What the five BRICS nations have in common, however, is a focus on eradicating poverty, securing food and energy supplies, developing infrastructure and gaining new technologies. They may also talk about a common position on climate change.

India is home to a third of the world's poor, while Johannesburg is seen as a door to Africa's largely untapped market of 1 billion people. All of the BRICS want to bolster high-tech sectors and affordable health care.

China, which is seeking to advance the use of its renminbi currency worldwide, believes the bank could offer developing nations more say in how funds are invested in emerging economies, and "downgrade the risk of ups and downs in other international currencies," Chinese Foreign Ministry official Li Kexin said, according to The Hindu newspaper.

They are also likely to agree to local currency trades, further boosting and insulating their currencies from fluctuations in the West. With $280 billion in combined trade in 2011, there is potential for much more.

But cooperation also poses challenges between five nations that are vastly different in size and foreign policy approaches, with economies also seeing signs of flux. China has reduced its annual growth target to 7.5 percent after three decades of economic growth at 10 percent or higher. India is in danger of slowing to a stagnating 6 percent rate, where it would be unable to create new jobs for its enormous and still-growing work force.

It is also not clear how the BRICS would manage a multilateral bank. China, with bulging foreign currency reserves of $3.2 trillion, might want to permanently lead the bank, which India and Russia would not likely accept.

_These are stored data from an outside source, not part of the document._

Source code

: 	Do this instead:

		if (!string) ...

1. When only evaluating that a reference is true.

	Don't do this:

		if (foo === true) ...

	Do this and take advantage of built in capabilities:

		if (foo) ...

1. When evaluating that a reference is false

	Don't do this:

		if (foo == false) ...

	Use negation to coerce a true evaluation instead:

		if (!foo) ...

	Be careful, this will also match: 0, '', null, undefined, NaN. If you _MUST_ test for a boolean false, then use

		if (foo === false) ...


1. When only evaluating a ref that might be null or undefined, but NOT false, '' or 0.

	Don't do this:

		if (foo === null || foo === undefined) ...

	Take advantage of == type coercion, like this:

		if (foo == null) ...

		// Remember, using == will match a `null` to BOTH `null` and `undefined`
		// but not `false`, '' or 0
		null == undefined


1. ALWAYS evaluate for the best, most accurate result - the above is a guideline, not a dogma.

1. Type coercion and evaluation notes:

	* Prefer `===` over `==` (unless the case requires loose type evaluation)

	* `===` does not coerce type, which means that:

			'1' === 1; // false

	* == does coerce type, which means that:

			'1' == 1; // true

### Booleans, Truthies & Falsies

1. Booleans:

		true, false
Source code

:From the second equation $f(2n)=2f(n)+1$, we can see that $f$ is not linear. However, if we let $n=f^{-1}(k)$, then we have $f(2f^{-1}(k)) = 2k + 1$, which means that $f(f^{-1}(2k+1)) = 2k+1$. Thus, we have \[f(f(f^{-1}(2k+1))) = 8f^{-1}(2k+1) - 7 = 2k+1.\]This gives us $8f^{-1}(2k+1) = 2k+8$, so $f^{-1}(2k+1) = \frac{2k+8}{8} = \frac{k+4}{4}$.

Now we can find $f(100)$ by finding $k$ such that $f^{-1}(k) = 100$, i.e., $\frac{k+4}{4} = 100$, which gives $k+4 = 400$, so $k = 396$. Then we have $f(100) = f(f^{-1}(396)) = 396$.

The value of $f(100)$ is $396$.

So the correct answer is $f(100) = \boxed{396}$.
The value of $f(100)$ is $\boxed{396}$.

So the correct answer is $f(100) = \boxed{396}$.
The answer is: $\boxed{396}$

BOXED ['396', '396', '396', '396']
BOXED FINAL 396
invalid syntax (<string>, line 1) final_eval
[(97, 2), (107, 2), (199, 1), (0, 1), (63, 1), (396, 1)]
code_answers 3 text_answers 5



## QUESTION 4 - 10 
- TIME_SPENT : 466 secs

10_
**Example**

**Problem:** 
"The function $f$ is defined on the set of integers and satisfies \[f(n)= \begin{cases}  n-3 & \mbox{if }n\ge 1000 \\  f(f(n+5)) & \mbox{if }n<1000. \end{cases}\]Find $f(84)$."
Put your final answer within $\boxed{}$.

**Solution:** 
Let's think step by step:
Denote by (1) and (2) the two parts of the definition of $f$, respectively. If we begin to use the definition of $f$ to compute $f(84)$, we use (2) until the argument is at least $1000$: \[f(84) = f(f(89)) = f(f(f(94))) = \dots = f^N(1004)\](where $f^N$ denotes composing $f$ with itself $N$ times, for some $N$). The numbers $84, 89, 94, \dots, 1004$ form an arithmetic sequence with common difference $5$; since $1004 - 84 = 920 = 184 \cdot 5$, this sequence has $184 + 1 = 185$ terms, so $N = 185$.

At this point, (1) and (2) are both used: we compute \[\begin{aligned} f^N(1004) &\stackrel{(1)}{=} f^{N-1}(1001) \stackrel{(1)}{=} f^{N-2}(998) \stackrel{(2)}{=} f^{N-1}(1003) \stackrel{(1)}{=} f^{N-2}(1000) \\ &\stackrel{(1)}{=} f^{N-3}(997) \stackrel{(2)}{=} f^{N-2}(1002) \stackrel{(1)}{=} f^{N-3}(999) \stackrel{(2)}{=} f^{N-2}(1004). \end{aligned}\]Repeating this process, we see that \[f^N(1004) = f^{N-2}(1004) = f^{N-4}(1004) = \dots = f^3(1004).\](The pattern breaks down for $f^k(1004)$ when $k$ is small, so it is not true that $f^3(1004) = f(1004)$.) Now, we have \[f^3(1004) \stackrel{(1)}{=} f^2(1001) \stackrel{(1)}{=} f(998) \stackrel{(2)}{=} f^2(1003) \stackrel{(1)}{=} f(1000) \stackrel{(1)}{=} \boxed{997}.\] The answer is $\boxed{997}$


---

Unlike the U.S. and European countries that underpin the IMF and World Bank, the BRICS include a multitude of political systems, from authoritarian Russia and China to the South African, Indian and Brazilian democracies.

Rarely do they show a common stance on global issues, whether it be Iran sanctions or calls for Syria's government to end violence against democracy protesters. Such differences would complicate investment decisions that carry foreign policy consequences. China tends to bypass organizations and give directly to governments, favoring those that support its line against freedom for Tibet.

Authorities in India are bracing for more anti-China protests during President Hu Jintao's visit, after a Tibetan exile lit himself on fire and ran shouting through a New Delhi demonstration Monday. There have been 30 such self immolations in the past year in ethnic Tibetan areas of China.

India says the BRICS "present an opportunity as new growth poles in a multi-polar world."

Ultimately, they cannot follow Western growth trajectories that benefited from decades of colonialism and industrialization now deemed problematic if climate chaos is to be avoided. Given the lack of political unity, the BRICS may be banking on economic leadership being enough to secure global power status.

"One's global identity, one's footprint in the world, is set by the power of its example," said economist Rajiv Kumar, head of the Federation of Indian Chambers of Commerce and Industry, in a recent interview. "If we can pull off our economic success, then our reputation is assured."